Page segmentation data:
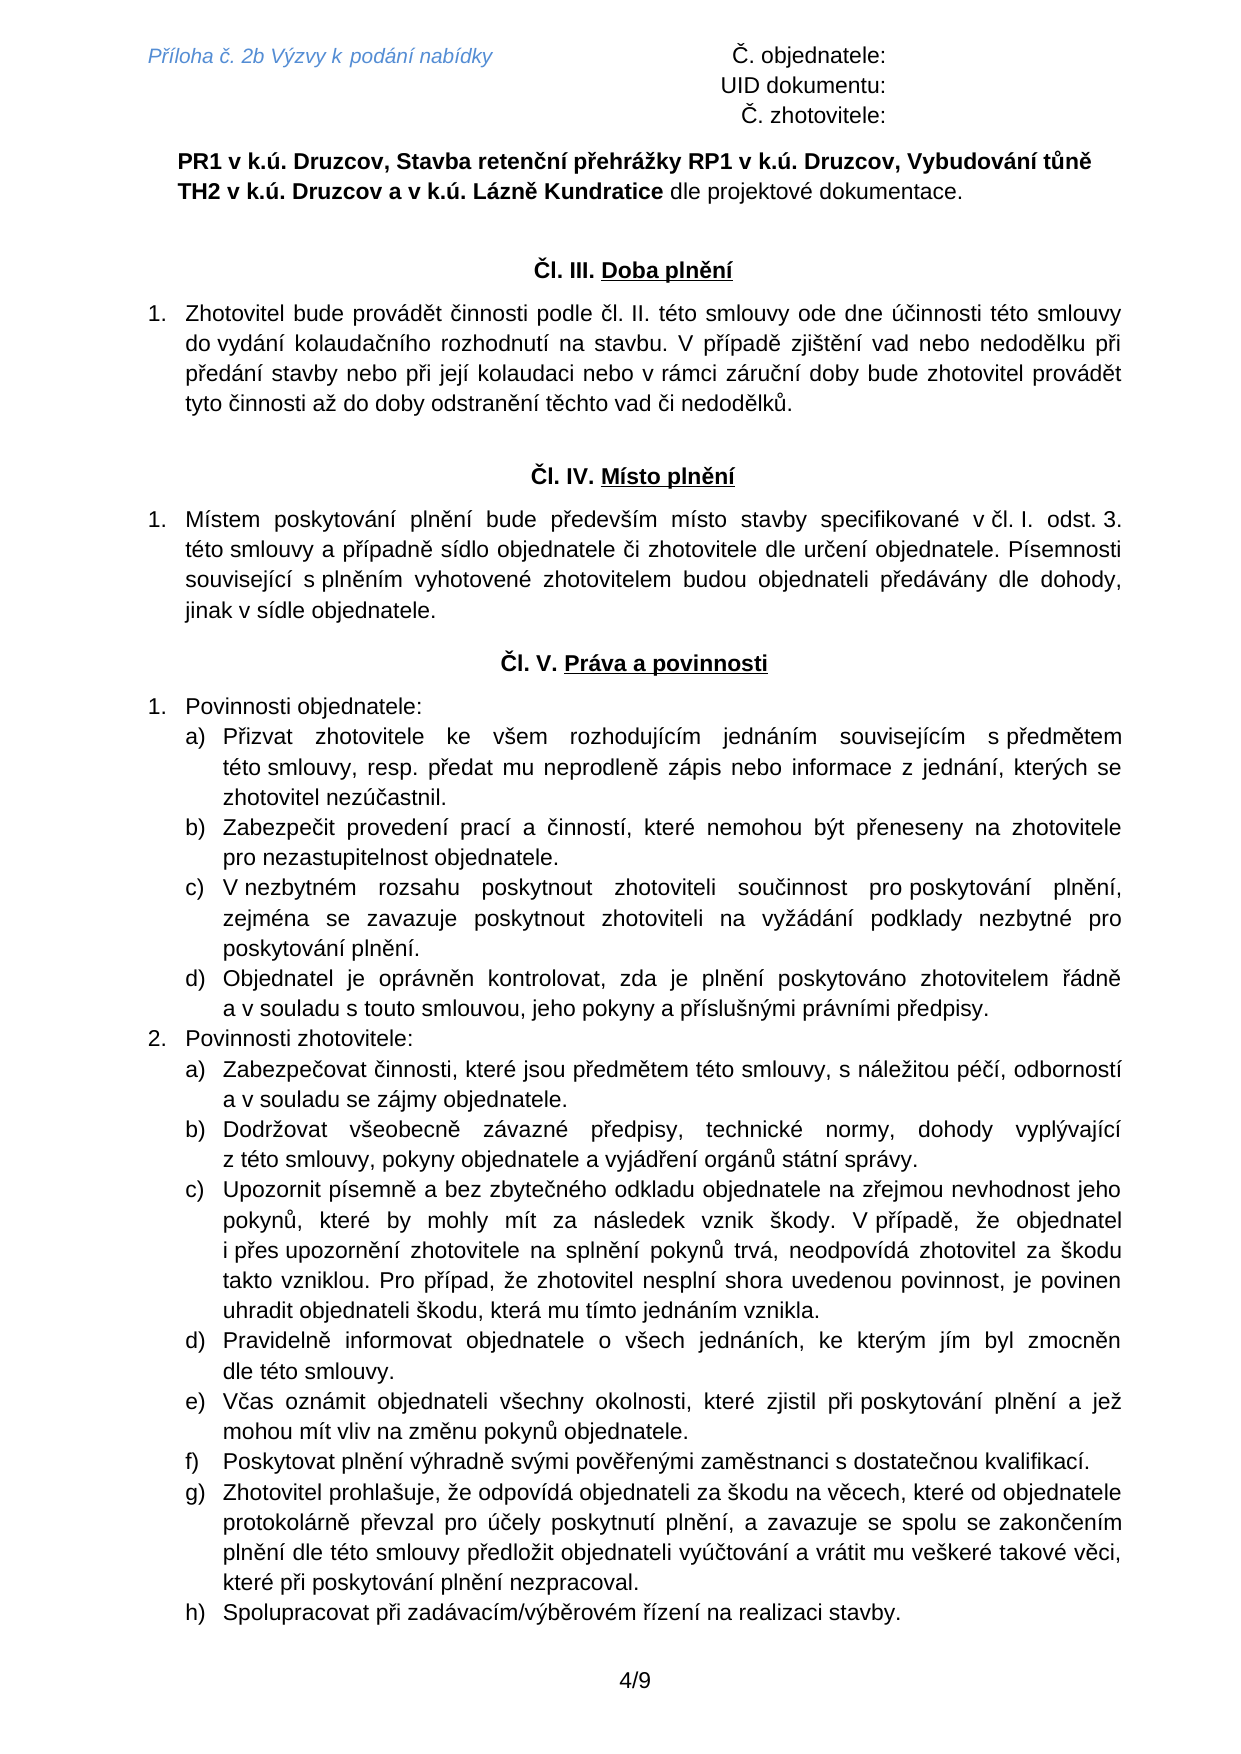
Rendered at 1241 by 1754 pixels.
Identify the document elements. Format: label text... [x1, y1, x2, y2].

list Objednatel je oprávněn kontrolovat, zda je plnění poskytováno zhotovitelem řádně a v souladu s touto smlouvou, jeho pokyny a příslušnými právními předpisy. [185, 965, 1122, 1022]
list Přizvat zhotovitele ke všem rozhodujícím jednáním souvisejícím s předmětem této smlouvy, resp. předat mu neprodleně zápis nebo informace z jednání, kterých se zhotovitel nezúčastnil. [185, 723, 1122, 810]
list Pravidelně informovat objednatele o všech jednáních, ke kterým jím byl zmocněn dle této smlouvy. [185, 1327, 1122, 1384]
list Upozornit písemně a bez zbytečného odkladu objednatele na zřejmou nevhodnost jeho pokynů, které by mohly mít za následek vznik škody. V případě, že objednatel i přes upozornění zhotovitele na splnění pokynů trvá, neodpovídá zhotovitel za škodu takto vzniklou. Pro případ, že zhotovitel nesplní shora uvedenou povinnost, je povinen uhradit objednateli škodu, která mu tímto jednáním vznikla. [185, 1176, 1122, 1324]
list Zabezpečit provedení prací a činností, které nemohou být přeneseny na zhotovitele pro nezastupitelnost objednatele. [185, 814, 1122, 871]
list Dodržovat všeobecně závazné předpisy, technické normy, dohody vyplývající z této smlouvy, pokyny objednatele a vyjádření orgánů státní správy. [185, 1116, 1122, 1173]
list Zhotovitel prohlašuje, že odpovídá objednateli za škodu na věcech, které od objednatele protokolárně převzal pro účely poskytnutí plnění, a zavazuje se spolu se zakončením plnění dle této smlouvy předložit objednateli vyúčtování a vrátit mu veškeré takové věci, které při poskytování plnění nezpracoval. [185, 1478, 1122, 1596]
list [148, 148, 1122, 204]
list Místem poskytování plnění bude především místo stavby specifikované v čl. I. odst. 3. této smlouvy a případně sídlo objednatele či zhotovitele dle určení objednatele. Písemnosti související s plněním vyhotovené zhotovitelem budou objednateli předávány dle dohody, jinak v sídle objednatele. [148, 506, 1122, 623]
list Poskytovat plnění výhradně svými pověřenými zaměstnanci s dostatečnou kvalifikací. [185, 1448, 1122, 1475]
list V nezbytném rozsahu poskytnout zhotoviteli součinnost pro poskytování plnění, zejména se zavazuje poskytnout zhotoviteli na vyžádání podklady nezbytné pro poskytování plnění. [185, 874, 1122, 961]
text Práva a povinnosti [148, 650, 1122, 677]
text Místo plnění [148, 463, 1122, 490]
list Zabezpečovat činnosti, které jsou předmětem této smlouvy, s náležitou péčí, odborností a v souladu se zájmy objednatele. [185, 1056, 1122, 1112]
text Doba plnění [148, 257, 1122, 283]
list Spolupracovat při zadávacím/výběrovém řízení na realizaci stavby. [185, 1599, 1122, 1626]
list Zhotovitel bude provádět činnosti podle čl. II. této smlouvy ode dne účinnosti této smlouvy do vydání kolaudačního rozhodnutí na stavbu. V případě zjištění vad nebo nedodělku při předání stavby nebo při její kolaudaci nebo v rámci záruční doby bude zhotovitel provádět tyto činnosti až do doby odstranění těchto vad či nedodělků. [148, 300, 1122, 417]
list Povinnosti zhotovitele: [148, 1025, 1122, 1052]
list Povinnosti objednatele: [148, 693, 1122, 719]
list Včas oznámit objednateli všechny okolnosti, které zjistil při poskytování plnění a jež mohou mít vliv na změnu pokynů objednatele. [185, 1388, 1122, 1444]
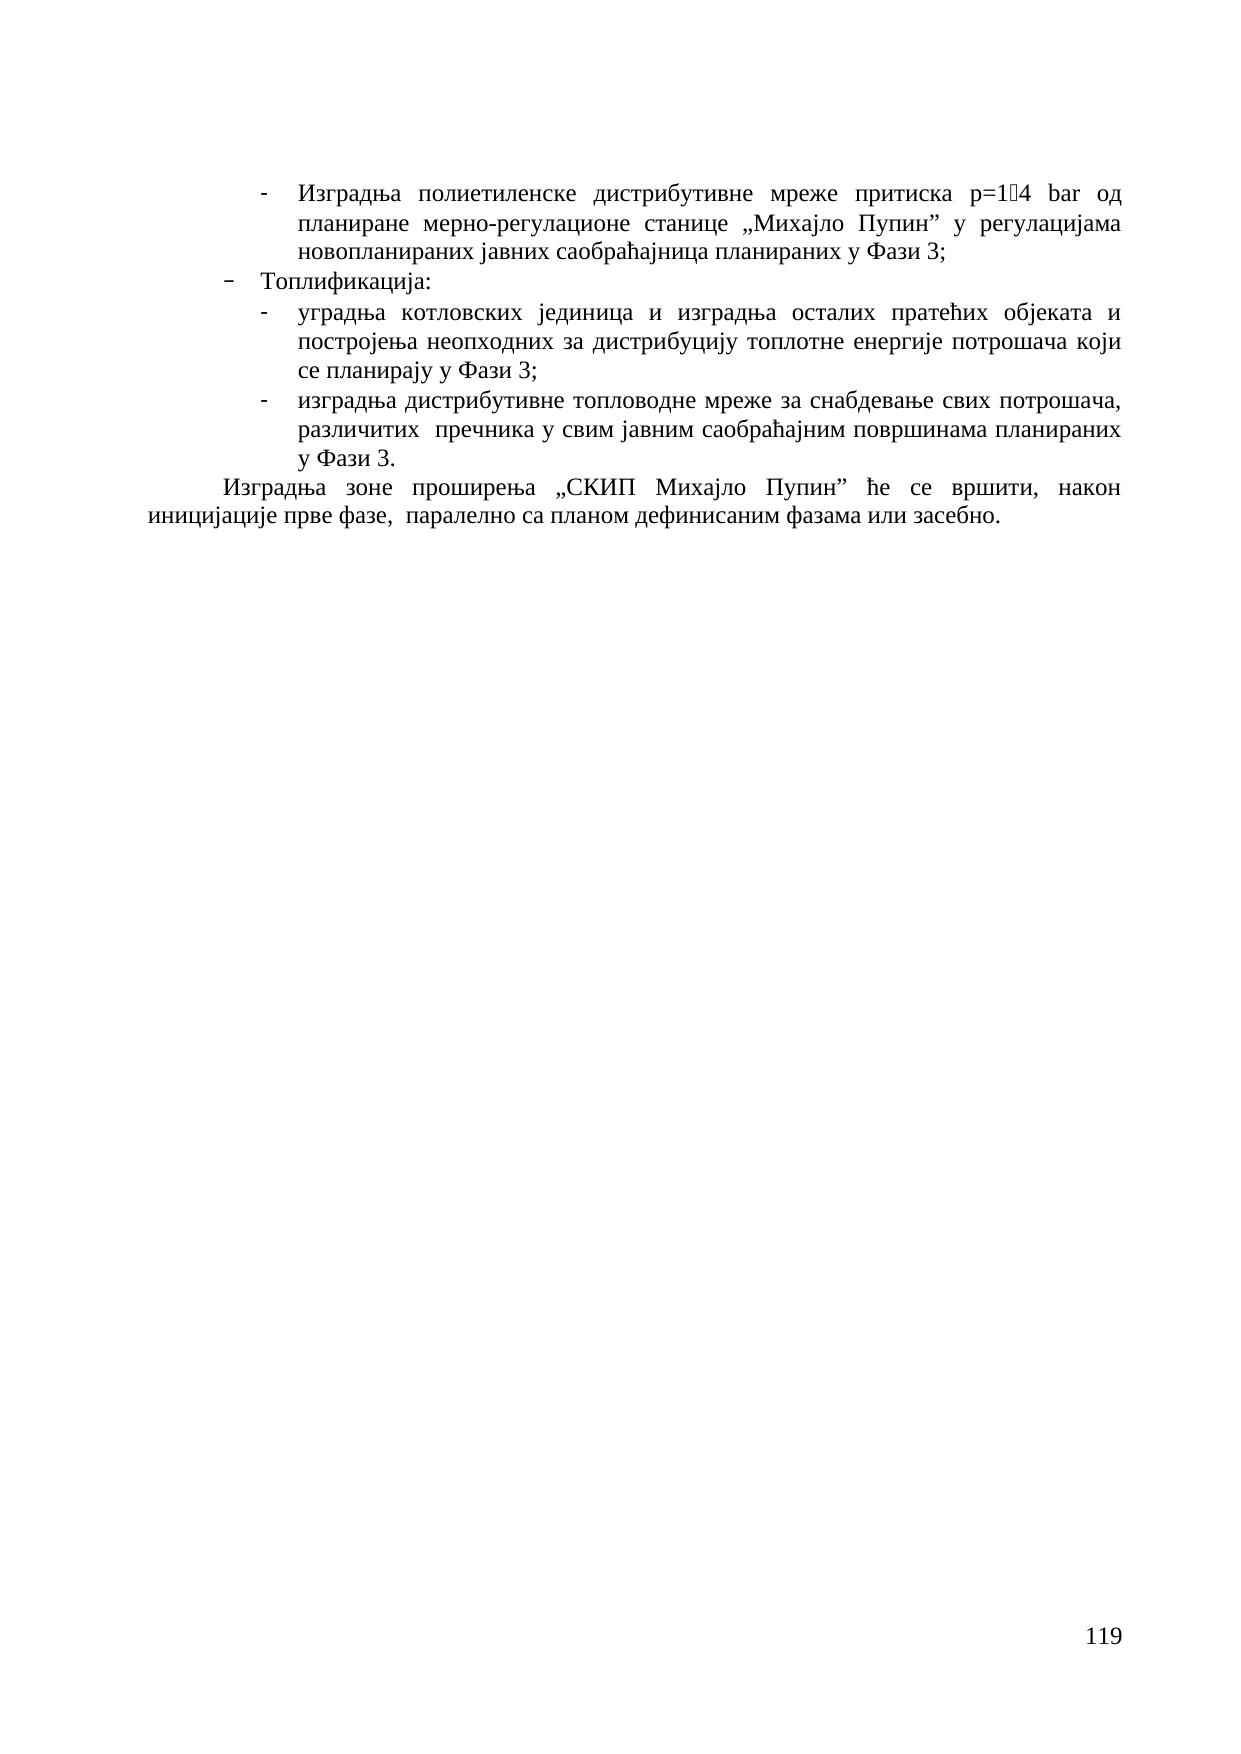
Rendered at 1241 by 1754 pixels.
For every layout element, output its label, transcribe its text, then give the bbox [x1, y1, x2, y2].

ACTIVITY: Output the records above exactly, leaving out pictures.

REPLY TO THE EXERCISE:
Rendered at 1241 by 1754 pixels.
Identify the document elements. Format: label text... [x1, y1, x2, y2].

list Objednatel je oprávněn kontrolovat, zda je plnění poskytováno zhotovitelem řádně a v souladu s touto smlouvou, jeho pokyny a příslušnými právními předpisy. [185, 965, 1122, 1022]
list Přizvat zhotovitele ke všem rozhodujícím jednáním souvisejícím s předmětem této smlouvy, resp. předat mu neprodleně zápis nebo informace z jednání, kterých se zhotovitel nezúčastnil. [185, 723, 1122, 810]
list Pravidelně informovat objednatele o všech jednáních, ke kterým jím byl zmocněn dle této smlouvy. [185, 1327, 1122, 1384]
list Upozornit písemně a bez zbytečného odkladu objednatele na zřejmou nevhodnost jeho pokynů, které by mohly mít za následek vznik škody. V případě, že objednatel i přes upozornění zhotovitele na splnění pokynů trvá, neodpovídá zhotovitel za škodu takto vzniklou. Pro případ, že zhotovitel nesplní shora uvedenou povinnost, je povinen uhradit objednateli škodu, která mu tímto jednáním vznikla. [185, 1176, 1122, 1324]
list Zabezpečit provedení prací a činností, které nemohou být přeneseny na zhotovitele pro nezastupitelnost objednatele. [185, 814, 1122, 871]
list Dodržovat všeobecně závazné předpisy, technické normy, dohody vyplývající z této smlouvy, pokyny objednatele a vyjádření orgánů státní správy. [185, 1116, 1122, 1173]
list Zhotovitel prohlašuje, že odpovídá objednateli za škodu na věcech, které od objednatele protokolárně převzal pro účely poskytnutí plnění, a zavazuje se spolu se zakončením plnění dle této smlouvy předložit objednateli vyúčtování a vrátit mu veškeré takové věci, které při poskytování plnění nezpracoval. [185, 1478, 1122, 1596]
list [148, 148, 1122, 204]
list Místem poskytování plnění bude především místo stavby specifikované v čl. I. odst. 3. této smlouvy a případně sídlo objednatele či zhotovitele dle určení objednatele. Písemnosti související s plněním vyhotovené zhotovitelem budou objednateli předávány dle dohody, jinak v sídle objednatele. [148, 506, 1122, 623]
list Poskytovat plnění výhradně svými pověřenými zaměstnanci s dostatečnou kvalifikací. [185, 1448, 1122, 1475]
list V nezbytném rozsahu poskytnout zhotoviteli součinnost pro poskytování plnění, zejména se zavazuje poskytnout zhotoviteli na vyžádání podklady nezbytné pro poskytování plnění. [185, 874, 1122, 961]
text Práva a povinnosti [148, 650, 1122, 677]
text Místo plnění [148, 463, 1122, 490]
list Zabezpečovat činnosti, které jsou předmětem této smlouvy, s náležitou péčí, odborností a v souladu se zájmy objednatele. [185, 1056, 1122, 1112]
text Doba plnění [148, 257, 1122, 283]
list Spolupracovat při zadávacím/výběrovém řízení na realizaci stavby. [185, 1599, 1122, 1626]
list Zhotovitel bude provádět činnosti podle čl. II. této smlouvy ode dne účinnosti této smlouvy do vydání kolaudačního rozhodnutí na stavbu. V případě zjištění vad nebo nedodělku při předání stavby nebo při její kolaudaci nebo v rámci záruční doby bude zhotovitel provádět tyto činnosti až do doby odstranění těchto vad či nedodělků. [148, 300, 1122, 417]
list Povinnosti zhotovitele: [148, 1025, 1122, 1052]
list Povinnosti objednatele: [148, 693, 1122, 719]
list Včas oznámit objednateli všechny okolnosti, které zjistil při poskytování plnění a jež mohou mít vliv na změnu pokynů objednatele. [185, 1388, 1122, 1444]
Rendered at 1241 by 1754 pixels.
For every layout element, output its label, transcribe its text, then give the bbox [x1, y1, x2, y2].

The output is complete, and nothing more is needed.